We now calculated the energy intake for two cases:

• Clean filter case: consider the same flow rate of $4.35mL/\left(d{m}^{2}s\right)$ for all valve manipulation events and use the developed model for the clean filter to estimate the energy intake.
• Clogged filter case: consider a linearly decreasing flow rate from $4.35$$mL/\left(d{m}^{2}s\right)$ to $0.56mL/\left(d{m}^{2}s\right)$ and evaluate the energy intake at different flow rate using the model developed for the clogged filter.

The results show that the resulting energy intake for both cases was of the same order of magnitude ($42.8J/m^2$ for the clean DFL case and $47.5J/m^2$ for the clogged DFL case). We repeated this analysis for the stacked filter as well. A similar conclusion was discovered; the energy intake for both cases was of the same order of magnitude ($44.0J/m^2$ for the clean stacked filter and $39.2J/m^2$ for the clogged stacked filter).

We can conclude that using the clean filter flow rate and $E_s$ model to estimate energy intake for all valve manipulations gives a result which is comparable to the real case of filter clogging and decreasing flow rate, hence, that using the energy intake characteristics of the clean filters at the specific flow rates, which were decreasing in the clogged case, led to roughly the same specific energy intake. Based on this conclusion, we developed the downscale models using clean filter models only. It must be emphasised that the use of clean filter characteristics is possible only for the case of constant pressure operation, and not for the case of constant volume flow rate operation. For the latter case the fouling has to be considered, as filter clogging and the corresponding decrease of membrane permeability lead to higher energy intake values

4. Conclusions

The energy intake models based on the extensive experimental testing of various filter types were designed, developed and validated in this paper. Several aspects of the study are worth summarising. In the experiments we encountered issues with system venting. The entrapment of air in the system influenced the dynamics of the pressure field in the case of closing the valve significantly, as the presence of air increased the value of compressibility of the liquid in the system. The valve closing effects in this case extended in time compared with the clear water case. The difference in the specific energy intake was also analysed in the case of distilled water vs. higher density product formulations.

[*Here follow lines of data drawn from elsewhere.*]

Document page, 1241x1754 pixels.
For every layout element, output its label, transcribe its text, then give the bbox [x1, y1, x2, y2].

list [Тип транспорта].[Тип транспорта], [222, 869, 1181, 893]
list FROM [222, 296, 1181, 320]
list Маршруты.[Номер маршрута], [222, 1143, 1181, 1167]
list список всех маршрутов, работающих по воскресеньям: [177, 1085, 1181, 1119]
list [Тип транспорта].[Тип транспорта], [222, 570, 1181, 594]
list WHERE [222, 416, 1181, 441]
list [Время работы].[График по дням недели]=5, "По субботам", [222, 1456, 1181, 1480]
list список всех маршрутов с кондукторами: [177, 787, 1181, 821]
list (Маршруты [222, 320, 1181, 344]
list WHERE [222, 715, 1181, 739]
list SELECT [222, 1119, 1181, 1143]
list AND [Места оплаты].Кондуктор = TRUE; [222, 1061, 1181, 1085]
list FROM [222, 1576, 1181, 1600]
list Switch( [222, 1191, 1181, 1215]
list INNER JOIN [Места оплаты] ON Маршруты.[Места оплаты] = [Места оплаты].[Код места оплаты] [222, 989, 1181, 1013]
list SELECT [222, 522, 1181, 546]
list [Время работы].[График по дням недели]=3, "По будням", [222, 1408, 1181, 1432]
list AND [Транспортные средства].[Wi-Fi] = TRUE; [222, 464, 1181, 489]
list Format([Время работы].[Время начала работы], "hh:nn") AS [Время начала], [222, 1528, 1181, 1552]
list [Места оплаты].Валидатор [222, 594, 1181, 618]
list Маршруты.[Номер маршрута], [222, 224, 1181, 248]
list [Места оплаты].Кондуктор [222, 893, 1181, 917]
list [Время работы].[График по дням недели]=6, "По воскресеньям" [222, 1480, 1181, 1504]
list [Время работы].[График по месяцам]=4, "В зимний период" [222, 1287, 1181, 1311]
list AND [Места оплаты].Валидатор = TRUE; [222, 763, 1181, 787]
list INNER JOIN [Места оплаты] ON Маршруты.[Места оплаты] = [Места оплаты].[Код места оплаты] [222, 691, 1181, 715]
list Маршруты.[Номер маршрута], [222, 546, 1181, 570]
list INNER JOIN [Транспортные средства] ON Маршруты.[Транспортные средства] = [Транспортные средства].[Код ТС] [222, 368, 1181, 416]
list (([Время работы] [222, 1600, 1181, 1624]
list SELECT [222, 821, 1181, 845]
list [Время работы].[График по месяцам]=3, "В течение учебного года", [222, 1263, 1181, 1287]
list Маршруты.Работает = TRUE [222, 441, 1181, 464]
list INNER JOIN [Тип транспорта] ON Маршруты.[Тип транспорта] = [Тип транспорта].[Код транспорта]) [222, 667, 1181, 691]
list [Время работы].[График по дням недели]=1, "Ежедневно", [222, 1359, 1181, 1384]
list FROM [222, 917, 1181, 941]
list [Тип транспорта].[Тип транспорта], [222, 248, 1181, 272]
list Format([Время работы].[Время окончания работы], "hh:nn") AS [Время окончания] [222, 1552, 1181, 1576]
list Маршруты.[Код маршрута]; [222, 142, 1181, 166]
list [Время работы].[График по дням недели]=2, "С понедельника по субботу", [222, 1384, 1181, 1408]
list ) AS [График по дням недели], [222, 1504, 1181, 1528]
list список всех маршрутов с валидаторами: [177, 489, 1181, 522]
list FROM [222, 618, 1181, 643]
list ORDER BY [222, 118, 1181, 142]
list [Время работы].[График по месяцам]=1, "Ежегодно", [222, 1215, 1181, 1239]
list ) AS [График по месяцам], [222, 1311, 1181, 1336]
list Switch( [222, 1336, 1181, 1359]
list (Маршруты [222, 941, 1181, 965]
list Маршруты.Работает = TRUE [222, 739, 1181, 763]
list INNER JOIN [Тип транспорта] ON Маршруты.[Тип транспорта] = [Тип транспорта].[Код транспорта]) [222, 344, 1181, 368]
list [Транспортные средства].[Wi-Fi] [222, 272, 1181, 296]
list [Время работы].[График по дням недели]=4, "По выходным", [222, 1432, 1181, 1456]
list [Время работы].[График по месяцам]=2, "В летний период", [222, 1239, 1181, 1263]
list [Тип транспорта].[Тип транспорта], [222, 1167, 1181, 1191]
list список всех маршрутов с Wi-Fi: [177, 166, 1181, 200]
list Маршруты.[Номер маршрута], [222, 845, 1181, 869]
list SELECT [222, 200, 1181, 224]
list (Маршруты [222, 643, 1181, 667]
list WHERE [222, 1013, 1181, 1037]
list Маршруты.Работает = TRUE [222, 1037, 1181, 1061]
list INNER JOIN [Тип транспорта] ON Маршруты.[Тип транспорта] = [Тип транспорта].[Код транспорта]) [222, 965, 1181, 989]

Two test cases were considered at the laboratory scale, with the use of a 15% water sucrose solution with $6\%$ higher density than water. The DFL filter case showed higher energy intake values than the distilled water case, whereas the EDF filter showed the opposite trend, with differences in the range of approx. $\pm 20\%$. The findings on specific energy intake on production filters vs. laboratory filter were as follow. The stacked, as well as pleated filters, in general exhibited a lower specific energy intake in closing/opening than filters at the laboratory scale at the same levels of specific flow rates. When studying specific energy intake in the case of partially clogged membranes we found that, in all the tested clogged cases, where fouling of membranes was achieved experimentally, the energy intake in the clogged state at a constant pressure conditions was significantly lower than in the case of a clean filter, for both opening, as well as closing of the valve. When the energy intake was compared at the same system specific flow rate (J) conditions, a general trend in all clogged cases was an increase of the specific energy intake, valid for the opening, as well as the closing of the valve. Finally, the energy intake model functions for clean filters, developed based on extensive experimental data, may, therefore, serve as an aid in the modelling of filter breakthrough phenomena, if combined with empirical data on registered breakthrough events in targeted filtration systems.